Текст книги "Небесная тропа"
Автор книги: Марианна Алферова
Жанр: Боевое фэнтези, Фэнтези
сообщить о неприемлемом содержимом
Текущая страница: 11 (всего у книги 15 страниц)
Глава 13
Оставшись одна, Танчо принялась старательно делать вид, что нисколечко не боится. Давним ее желанием было испытать свою смелость и силу (может быть, даже физическую), и теперь такой случай представился. Уверенности добавлял и большой черный пес, притаившийся в одной из комнат.
В холодильнике на кухне Танчо отыскала бутылку шампанского и налила себе полный до краев стакан. Держа в одной руке стакан, а в другой бутылку, она отправилась в столовую – так она назвала большую прямоугольную комнату. Несколько составленных друг с другом кургузых обеденных столов образовывали некое подобие стола пиршественного. Вокруг расставлена была дюжина старинных кабинетных стульев с высокими спинками. Резные львиные морды, их украшавшие, скалили друг на друга выщербленные временем клыки.
Танчо уселась на один из стульев, ноги положила на другой. Не спеша пригубила шампанское.
– Фу, гадость! Подделка! – воскликнула и оттолкнула стакан.
Пенистая, пахнущая мылом жидкость расплескалась по столу. Следом полетела бутылка. Упав со стола, она не разбилась, а покатилась по полу, выплескивая комья сомнительно пахнущей белой пены. Судя по всему, господин Милослав не слишком разборчив, если пьет подобную гадость.
Мысль о Милославе заставила ее сморщиться как от физической боли. Вот уж не ожидала от себя, что может учинить что-нибудь такое изуверское. Обычная девчонка никогда бы так не поступила. Но в том-то и дело, что Танчо никогда не считала себя обычной. С того самого дня, как только начала помнить дни своей жизни. Возможно, кто-то внушил ей эту мысль об исключительности, и она подозревала, что этот «кто-то» – отнюдь не ее родители. Девчонки в школе Танчо ненавидели и боялись. Были, правда, две-три души преданных ей безгранично. Но Танчо было скучно и с теми, и с другими. В институте ситуация мало изменилась. Девчонки читали любовные романы, парни – детективы, она же покупала в магазине «Старая книга» толстенные тома «Шахнаме».
– Неужели это можно читать? – спрашивали все наперебой.
Первоочередная задача ее сокурсниц – подловить богатенького, чтобы потом всю жизнь ездить в «мерсе» – ее не вдохновляла.
– Неужели не хочется замуж? – спрашивала Людочка, успевшая обзавестись штампом в паспорте.
– Мне хочется построить архитектурный комплекс, используя традиции северного модерна.
Обычно на этом разговор заканчивался, каждый оставался при своем.
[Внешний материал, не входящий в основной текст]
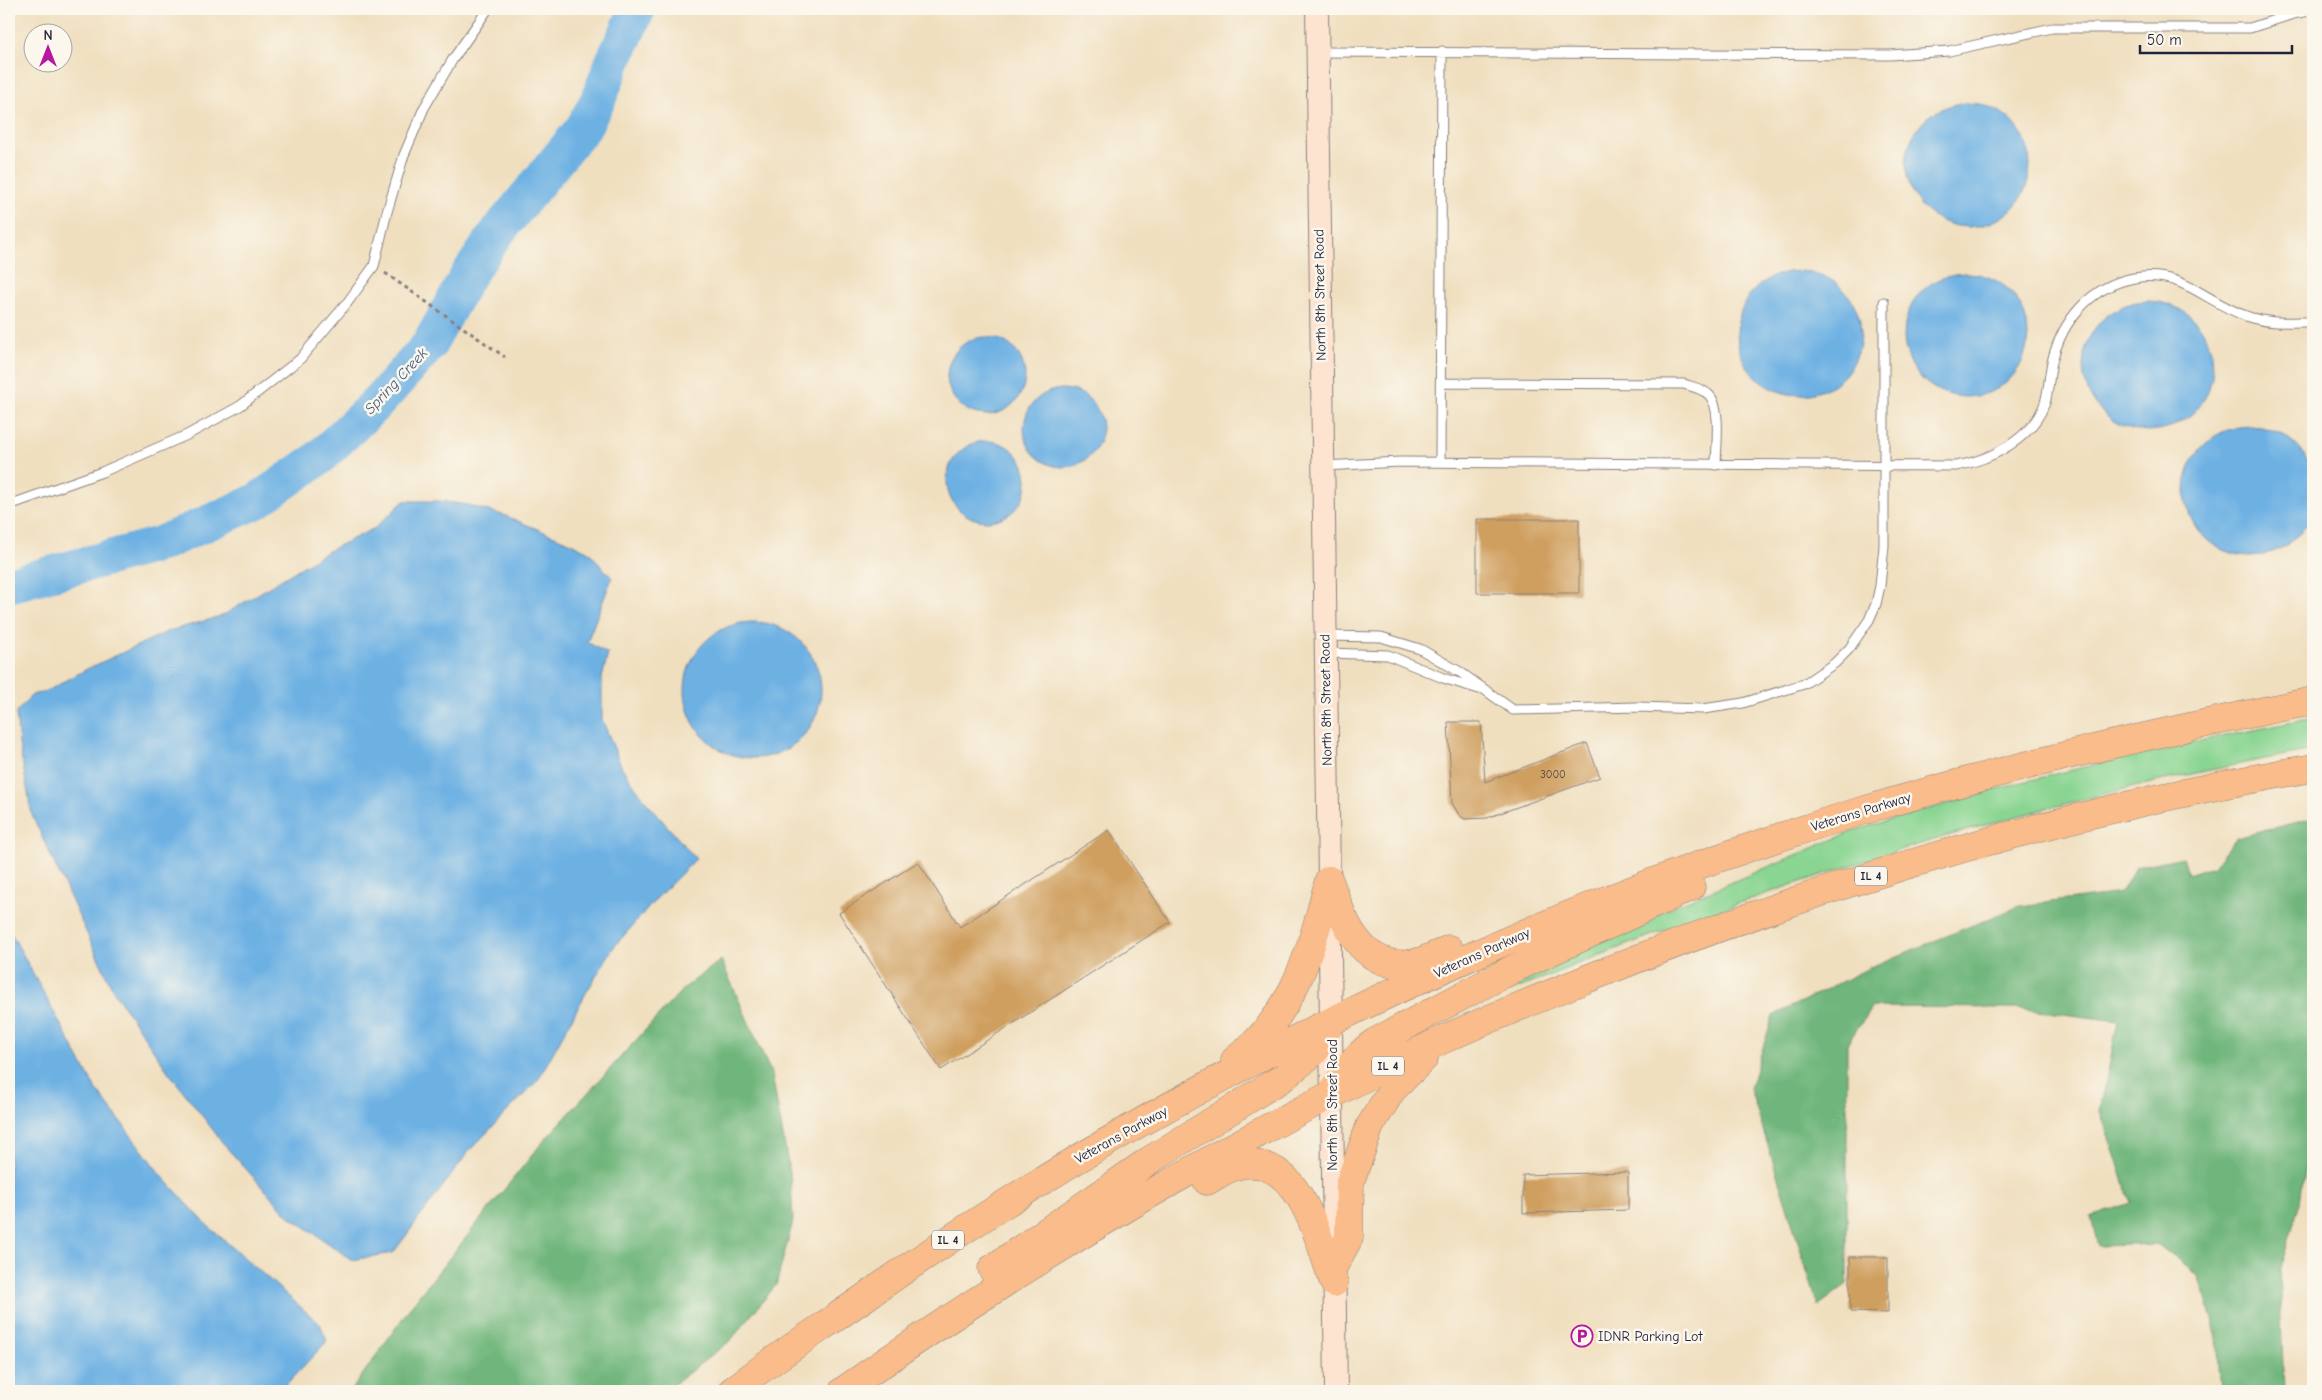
<svg xmlns="http://www.w3.org/2000/svg" width="2322" height="1400" viewBox="0 0 2322 1400" font-family="'Comic Neue',sans-serif">
	<style>
		.green { fill: #8ad592; stroke: #567c66 }
		.forest { fill: #6fb67c; stroke: #486c5c }
		.water { fill: #6db1e3; stroke: #486a8f }
		.lines { fill: none; stroke-linecap: round; stroke-linejoin: round }
		.river { stroke: #6db1e3; stroke-width: 36 }
		.building { fill: #cf9f5e }
		.lane-casing { stroke: #89807d; stroke-width: 11 }
		.secondary-casing { stroke: #89807d; stroke-width: 24 }
		.highway-casing { stroke: #89807d; stroke-width: 29 }
		.path { stroke: #89807d; stroke-width: 3; stroke-dasharray: 4 4; stroke-linecap: butt }
		.lane { stroke: #fff; stroke-width: 9 }
		.secondary { stroke: #fde4d0; stroke-width: 22 }
		.highway { stroke: #f9bc8a; stroke-width: 28 }
		.labels { text-anchor: middle; dominant-baseline: central; stroke-width: 5; stroke-linejoin: round; paint-order: stroke }
		.number-label { font-size: 11px; fill: #4d4144 }
		.shield { fill: #fbf7ec; stroke: #636270; stroke-width: 1 }
		.shield-label { font-size: 12px; font-weight: bold; fill: #22223b }
		.street-label { font-size: 14px; fill: #22223b; stroke: #fbf7ec }
		.poi-label { font-size: 14px; fill: #22223b; stroke: #fbf7ec; text-anchor: start }
		.water-label { font-size: 15px; font-style: italic; fill: #405b7e; stroke: #fbf7ec }
	</style>
	<rect width="100%" height="100%" fill="#fbf7ec"/>
	<filter id="ink" filterUnits="userSpaceOnUse"><feTurbulence type="fractalNoise" baseFrequency=".02" numOctaves="2"/><feDisplacementMap in="SourceGraphic" scale="10" xChannelSelector="R" yChannelSelector="G"/><feConvolveMatrix kernelMatrix="1 2 1 2 8 2 1 2 1" color-interpolation-filters="sRGB"/></filter>
	<filter id="wash" filterUnits="userSpaceOnUse"><feTurbulence type="fractalNoise" baseFrequency=".0096" numOctaves="4" result="noise"/><feDisplacementMap in="SourceGraphic" scale="20" xChannelSelector="R" yChannelSelector="G"/><feGaussianBlur stdDeviation="1.12" result="paint"/><feColorMatrix in="noise" values="0 0 0 0 0 0 0 0 0 0 0 0 0 0 0 0 0 1.4 0 .05"/><feComposite in="paint" operator="in"/></filter>
	<g filter="url(#wash)">
		<rect width="100%" height="100%" fill="#f0dfbf"/>
		<path class="green" d="M2313,718V750C2028,801 1764,885 1497,997L1495,991L1670,908L1856,830L2019,783L2137,754Z"/>
		<path class="forest" d="M2313,818V1101L2300,1203L2279,1272L2284,1391H2221L2217,1337L2200,1277L2157,1244L2098,1246L2091,1217L2131,1203L2100,1111L2118,1021L2016,1008L1872,1007L1847,1044V1284L1818,1306L1750,1088L1773,1016L1873,966L2020,906L2121,893L2136,867L2183,857L2188,874L2214,866L2236,838Z
			M721,960L772,1075L791,1181L793,1221L776,1285L730,1341L665,1391H351L414,1302L541,1144L683,989Z"/>
		<path class="water" d="M1906 165a62 62 0 1 1 124 0a62 62 0 1 1-124 0Z
			M1737 333a62 62 0 1 1 124 0a62 62 0 1 1-124 0Z
			M1904 335a62 62 0 1 1 124 0a62 62 0 1 1-124 0Z
			M2083 366a65 65 0 1 1 130 0a65 65 0 1 1-130 0Z
			M947 376a39 39 0 1 1 78 0a39 39 0 1 1-78 0Z
			M1024 428a39 39 0 1 1 78 0a39 39 0 1 1-78 0Z
			M2185 491a65 65 0 1 1 130 0a65 65 0 1 1-130 0Z
			M947 481a40 40 0 1 1 80 0a40 40 0 1 1-80 0Z
			M404,501H440L467,505L503,515L569,542L589,552L612,578L587,642L608,654L602,678V719L622,768L647,803L696,859L656,899L613,948L586,993L538,1080L470,1150L393,1253L352,1260L288,1215L226,1147L167,1070L114,992L32,815L19,744L16,713L32,695L49,690L87,669L169,631L222,616L328,551L375,528Z
			M685 690a68 68 0 1 1 136 0a68 68 0 1 1-136 0Z
			M9,929L95,1088L161,1175L207,1225L320,1324L327,1341L280,1391H9Z"/>
		<g class="lines">
			<path class="river" d="M9,585L160,544L255,502L318,459L379,401L429,345L468,275L499,230L583,128L598,100L614,59L638,9"/>
		</g>
		<g id="blocks">
			<path class="building" d="M1477,519H1579V593H1477Z
				M1448,722H1481L1485,782L1587,743L1600,777L1487,818L1465,819L1459,815L1452,803Z
				M1109,830L1170,922L941,1070L839,913L918,862L960,927Z
				M1628,1172V1210L1523,1213V1175Z
				M1850,1257H1888V1313L1850,1312Z"/>
		</g>
	</g>
	<g filter="url(#ink)">
		<use href="#blocks" fill-opacity="0" stroke="#89807d" stroke-width="1"/>
		<g class="lines">
			<g class="lane-casing">
				<path id="lane" d="M1318,52L1890,55L1949,51L2052,28H2250L2293,14L2313,10
					M1441,383L1684,384C1692,387 1702,388 1709,395C1722,407 1716,448 1716,465
					M1440,462L1442,51
					M1323,466L1400,462L1956,466C1991,460 2032,439 2045,403C2049,389 2049,375 2052,362C2062,320 2091,286 2134,278C2182,269 2205,302 2246,316C2267,324 2291,322 2313,322
					M9,505L102,472L187,435L240,406L300,359L347,303L374,266L387,212L404,155L424,108L453,59L488,9
					M1325,636L1381,637L1420,649L1460,672L1513,710L1637,707L1703,709L1743,703L1804,684L1835,663L1849,649L1869,620L1876,604L1880,586L1884,546V302
					M1326,653L1388,655L1443,678L1479,689"/>
			</g>
			<g class="secondary-casing">
				<path id="secondary" d="M1317,9L1336,1391"/>
			</g>
			<g class="highway-casing">
				<path id="highway" d="M1329,880C1342,917 1358,968 1408,964C1422,963 1436,955 1449,949
					M1235,1060C1294,1016 1312,948 1329,880
					M1332,1093C1343,1073 1356,1055 1375,1042L1513,969L1691,887
					M1207,1181C1219,1174 1231,1165 1245,1164C1302,1159 1319,1243 1334,1283
					M1333,1267L1349,1238L1350,1182L1370,1126L1392,1090L1424,1058
					M992,1269L1150,1160L1284,1077L1315,1051L1331,1023
					M732,1391C773,1359 818,1330 861,1300C1159,1089 1505,921 1855,813C2006,767 2158,732 2313,701
					M843,1391C1033,1258 1232,1139 1442,1040C1494,1016 1547,995 1599,974C1829,881 2069,810 2313,768"/>
			</g>
			<path class="path" d="M385,273L505,357"/>
			<use href="#lane" class="lane"/>
			<use href="#secondary" class="secondary"/>
			<use href="#highway" class="highway"/>
		</g>
	</g>
	<defs>
		<g id="parking-ring" transform="scale(1.125)"><circle r="9.5" fill="#fbf7ec" stroke="#b5179e" stroke-width="1.5"/><path d="M-3.5-5.5H1a3.5 3.5 0 0 1 0 7H-1V5.5H-3.5ZM-1-3.4V-.6H.8a1.4 1.4 0 0 0 0-2.8Z" fill="#b5179e"/></g>
	</defs>
	<g fill-rule="evenodd">
		<use href="#parking-ring" x="1582" y="1336"/>
	</g>
	<g class="labels">
		<g class="number-label">
			<text x="1553" y="774">3000</text>
		</g>
		<g class="shield">
			<rect x="1855" y="866.5" width="32" height="19" rx="4"/>
			<rect x="1372" y="1056.5" width="32" height="19" rx="4"/>
			<rect x="932" y="1230.5" width="32" height="19" rx="4"/>
		</g>
		<g class="shield-label">
			<text x="1871" y="876">IL 4</text>
			<text x="1388" y="1066">IL 4</text>
			<text x="948" y="1240">IL 4</text>
		</g>
		<g class="street-label">
			<text transform="translate(1320 295) rotate(-91)">North 8th Street Road</text>
			<text transform="translate(1326 700) rotate(-91)">North 8th Street Road</text>
			<text transform="translate(1861 812) rotate(-17)">Veterans Parkway</text>
			<text transform="translate(1482 953) rotate(-24)">Veterans Parkway</text>
			<text transform="translate(1332 1105) rotate(-90)">North 8th Street Road</text>
			<text transform="translate(1121 1135) rotate(-29)">Veterans Parkway</text>
		</g>
		<g class="poi-label">
			<text x="1598" y="1336">IDNR Parking Lot</text>
		</g>
		<g class="water-label">
			<text transform="translate(396 381) rotate(-47)">Spring Creek</text>
		</g>
	</g>
	<rect width="2322" height="1400" fill="none" stroke="#fbf7ec" stroke-width="30"/>
	<g transform="translate(48 48)"><circle r="24" fill="#fbf7ec" stroke="#a4a2a5"/>
	<path d="M0-4L9 19L0 12L-9 19Z" fill="#b5179e"/>
	<text y="-8" font-size="14" font-weight="bold" text-anchor="middle" fill="#22223b">N</text>
	</g>
	<path d="M2140 45v8h152v-8" fill="none" stroke="#22223b" stroke-width="2.5"/>
	<text x="2147" y="45" font-size="15" fill="#22223b" stroke="#fbf7ec" stroke-width="4" paint-order="stroke">50 m</text>
</svg>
Но однажды, помнится, чуть до драки не дошло.
– А чего, за такой проект можно хорошие бабки срубить, – поддакнул Артем, передиравший все подряд Танины курсовики и в процессе «стекления» проникшийся идеалами соавтора. – Теперь в моде башенки там разные и прочая эклектика.
– Артемушка опять в компаньоны напрашивается, – хихикнула Людочка.
– Ерунда! – уронил веское слово Алексей. – Девчонки устраиваются в жизни, работая передком, а не головой.
– Меня такая форма карьеры не интересует, – отрезала Танчо.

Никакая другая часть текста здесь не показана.